Less is More: Making Shareholder Activism a Valued Mechanism of Corporate Governance
142 Pages Posted: 22 Jun 2000
Date Written: May 14, 2000
Institutional investors have increasingly engaged in corporate governance activities, introducing proxy proposals and negotiating with management, with a goal of improving corporate performance. As shareholder activism has increased, financial economists have sought to measure its effect on performance. This paper reviews the corporate finance literature on institutional investors' activities in corporate governance and also empirically investigates the effect of confidential voting proposals on voting outcomes. It then uses the findings of the empirical literature to inform normative recommendations for the proxy process. In brief, there is an apparent paradox: Notwithstanding the development of shareholder activism and commentators' generally positive assessments of it, the empirical research indicates that such activism has little or no effect on targeted firms' performance.
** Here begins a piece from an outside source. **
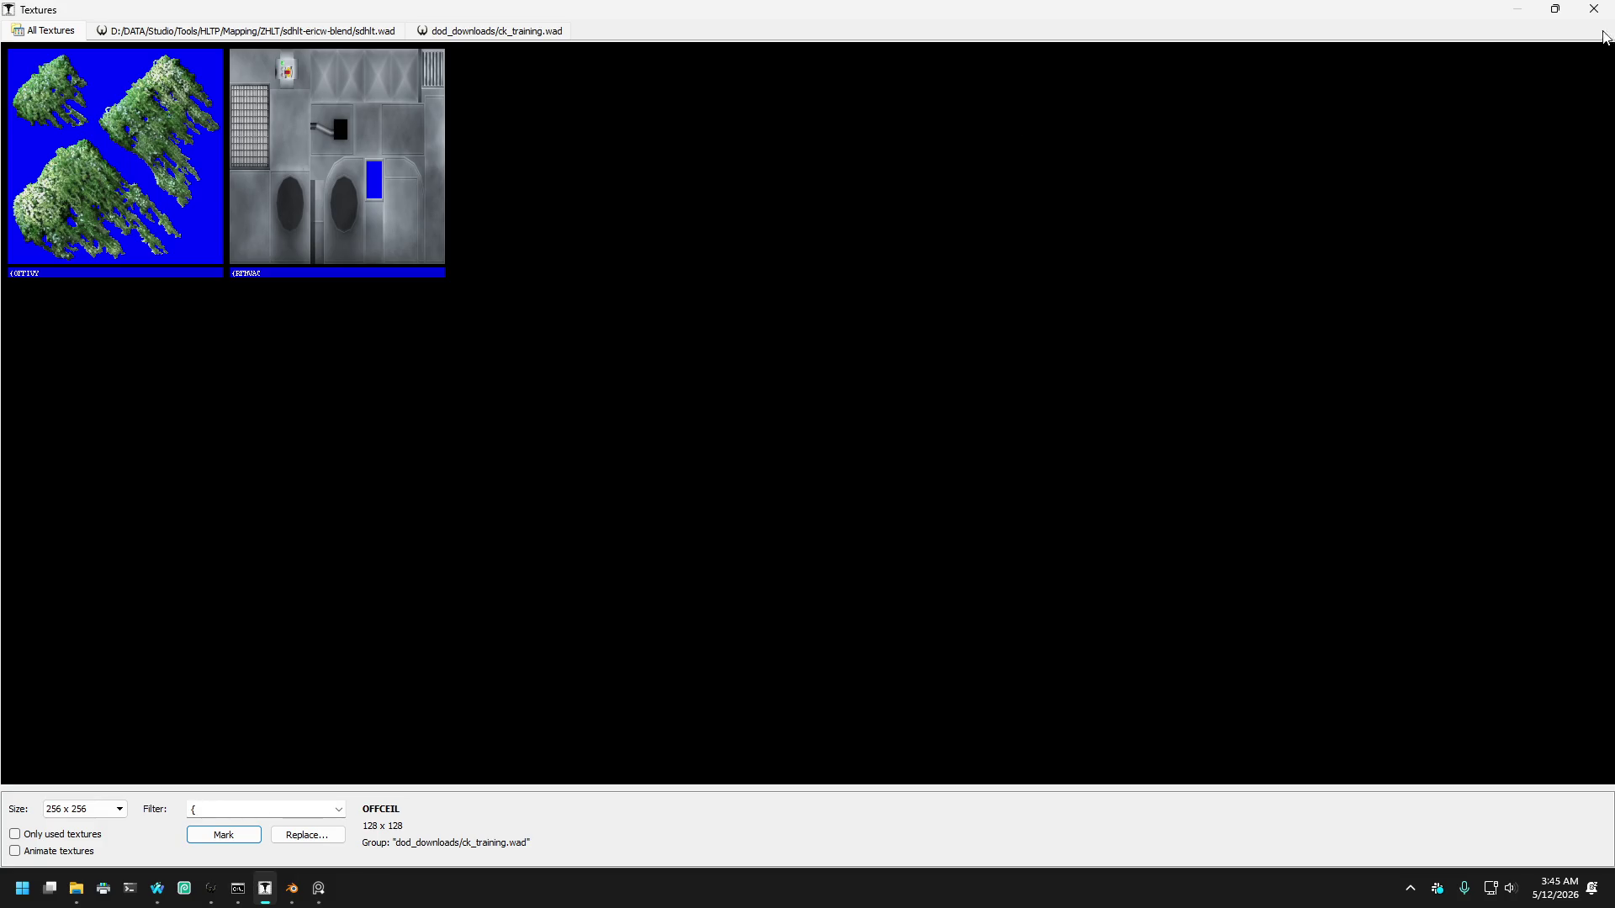
click(1594, 9)
click(21, 147)
scroll(569, 222, up, 3)
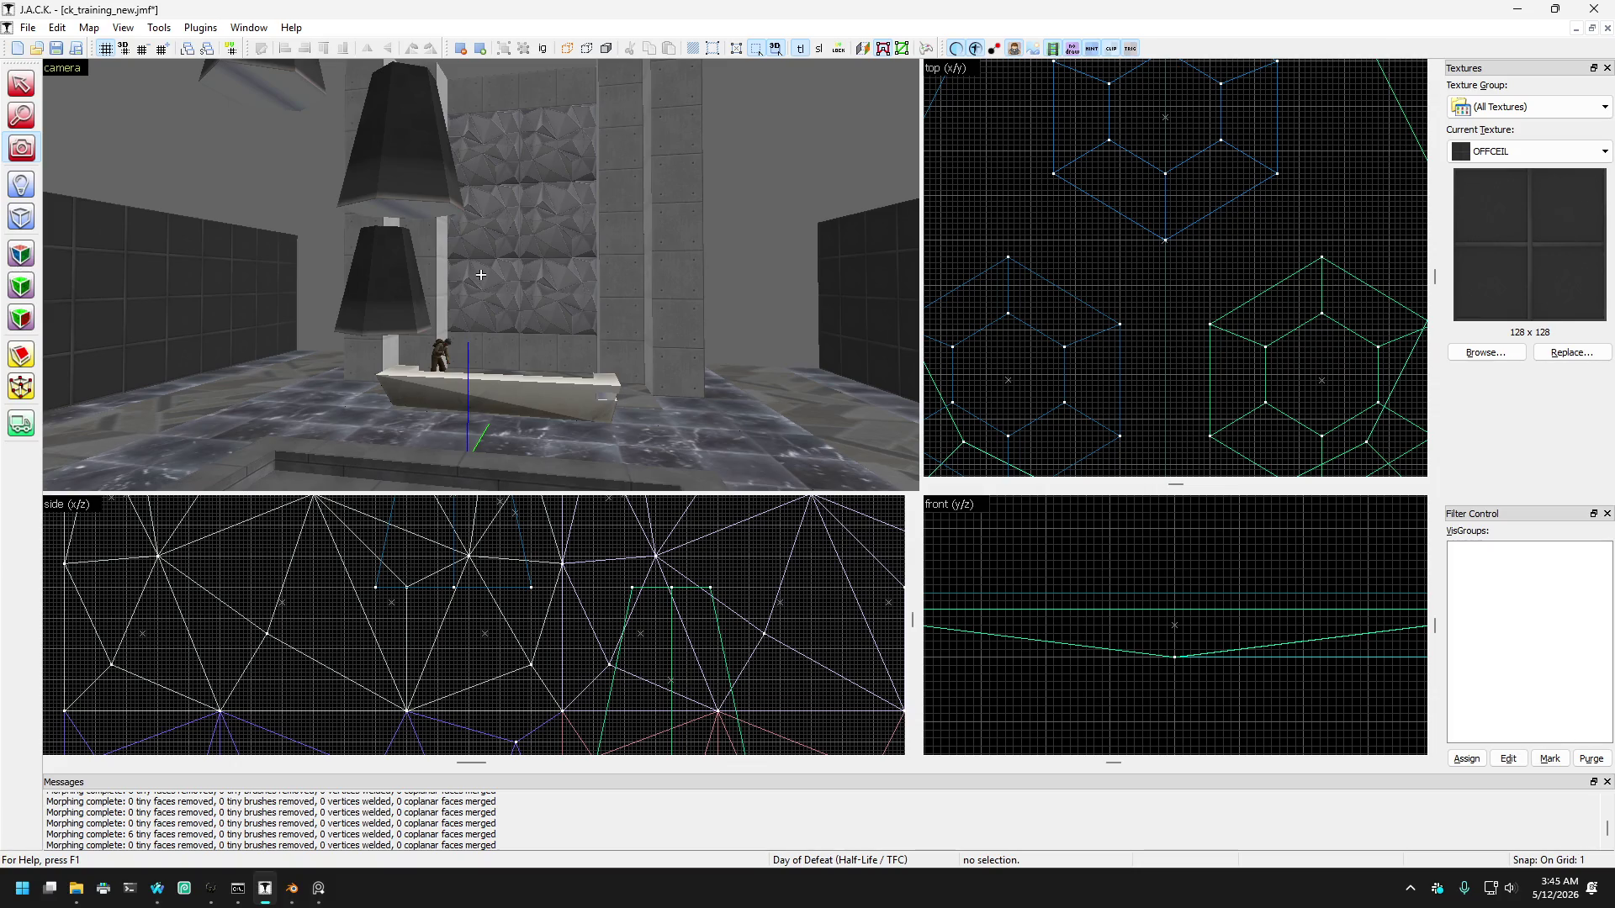
scroll(480, 274, down, 3)
key(Left)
This implies that activist institutions ought to reassess their agenda, in order to use their resources more effectively. The paper takes a two-pronged approach to furthering this aim. First, it suggests a mechanism of internal control, whereby funds would engage in periodic review of their shareholder-activism programs to identify the most fruitful governance objectives. Second, it seeks to provide incentives to undertake such internal revaluations by advocating elimination or significant reduction of the subsidy of proposal sponsorship under the SEC rules unless a proposal achieves substantial voting support, or permitting firms' shareholders to choose what level of subsidy they wish to provide proposal sponsors. The estimated savings from eliminating the subsidy for proposals that fail to receive at least 40% of the votes ranges from $293 million to $1.9 billion.